Bound clusters on top of doubly magic nuclei

TL;DR

This paper derives an effective alpha particle equation for doubly magic nuclei, specifically analyzing $^{212}$Po, and explores how alpha clustering influences nuclear structure beyond traditional shell model descriptions.

Contribution

It introduces a novel approach inspired by the THSR wave function to describe alpha clustering on doubly magic nuclei, incorporating four-particle correlations and analyzing density-dependent state transformations.

Findings

Alpha clustering occurs at low matter densities.

Shell model struggles to describe preformed alpha clusters.

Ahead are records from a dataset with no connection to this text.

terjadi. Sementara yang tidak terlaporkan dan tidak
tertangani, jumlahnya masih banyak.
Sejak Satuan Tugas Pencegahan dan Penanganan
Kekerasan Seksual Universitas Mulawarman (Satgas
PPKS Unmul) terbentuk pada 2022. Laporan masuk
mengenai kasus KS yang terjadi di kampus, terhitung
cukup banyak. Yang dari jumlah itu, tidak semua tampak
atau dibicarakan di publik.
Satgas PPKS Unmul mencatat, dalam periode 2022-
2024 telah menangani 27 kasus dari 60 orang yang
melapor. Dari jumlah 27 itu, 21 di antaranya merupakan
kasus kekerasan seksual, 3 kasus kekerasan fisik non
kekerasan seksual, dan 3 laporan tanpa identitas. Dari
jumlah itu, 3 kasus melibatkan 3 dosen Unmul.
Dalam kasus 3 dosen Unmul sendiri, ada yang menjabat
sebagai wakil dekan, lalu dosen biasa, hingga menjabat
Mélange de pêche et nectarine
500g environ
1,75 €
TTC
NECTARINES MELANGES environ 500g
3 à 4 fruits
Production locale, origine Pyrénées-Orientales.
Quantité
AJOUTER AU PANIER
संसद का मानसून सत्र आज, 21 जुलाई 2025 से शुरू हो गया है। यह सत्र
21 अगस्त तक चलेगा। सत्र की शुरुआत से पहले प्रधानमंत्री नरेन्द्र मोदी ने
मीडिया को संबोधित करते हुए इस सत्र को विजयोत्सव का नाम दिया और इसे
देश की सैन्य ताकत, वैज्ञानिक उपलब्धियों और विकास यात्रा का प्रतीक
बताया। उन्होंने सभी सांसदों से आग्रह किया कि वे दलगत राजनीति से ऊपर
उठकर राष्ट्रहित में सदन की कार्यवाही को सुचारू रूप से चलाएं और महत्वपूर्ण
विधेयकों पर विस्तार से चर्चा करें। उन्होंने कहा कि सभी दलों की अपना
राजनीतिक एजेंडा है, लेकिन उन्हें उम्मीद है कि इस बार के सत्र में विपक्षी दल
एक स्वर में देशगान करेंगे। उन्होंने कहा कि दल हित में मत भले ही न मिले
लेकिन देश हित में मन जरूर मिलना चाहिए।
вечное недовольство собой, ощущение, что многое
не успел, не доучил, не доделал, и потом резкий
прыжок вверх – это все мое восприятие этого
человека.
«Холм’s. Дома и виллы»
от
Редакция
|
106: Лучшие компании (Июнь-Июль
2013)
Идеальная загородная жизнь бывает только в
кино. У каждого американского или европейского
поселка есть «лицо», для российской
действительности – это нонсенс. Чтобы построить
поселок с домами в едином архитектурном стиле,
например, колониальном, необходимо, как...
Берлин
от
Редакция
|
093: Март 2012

Critical density marks transition from bound to unbound states.

Abstract

An effective $\alpha$ particle equation is derived for cases where an $\alpha$ particle is formed on top of a doubly magic nucleus. As an example, we consider $^{212}$Po with the $\alpha$ on top of the $^{208}$ Pb core. We will consider the core nucleus infinitely heavy, so that the $\alpha$ particle moves with respect to a fixed center, i.e., recoil effects are neglected. The fully quantal solution of the problem is discussed. The approach is inspired by the THSR (Tohsaki-Horiuchi-Schuck-R\"{o}pke) wave function concept that has been successfully applied to light nuclei. Shell model calculations are improved by including four-particle ($\alpha$-like) correlations that are of relevance when the matter density becomes low. In the region where the $\alpha$-like cluster penetrates the core nucleus, the intrinsic bound state wave function transforms at a critical density into an unbound four-nucleon shell model state. Exploratory calculations for $^{212}$Po are presented. Such preformed cluster states are only hardly described by shell model calculations. Reasons for different physics behavior of an $\alpha$-like cluster with respect to a deuteron-like cluster are discussed.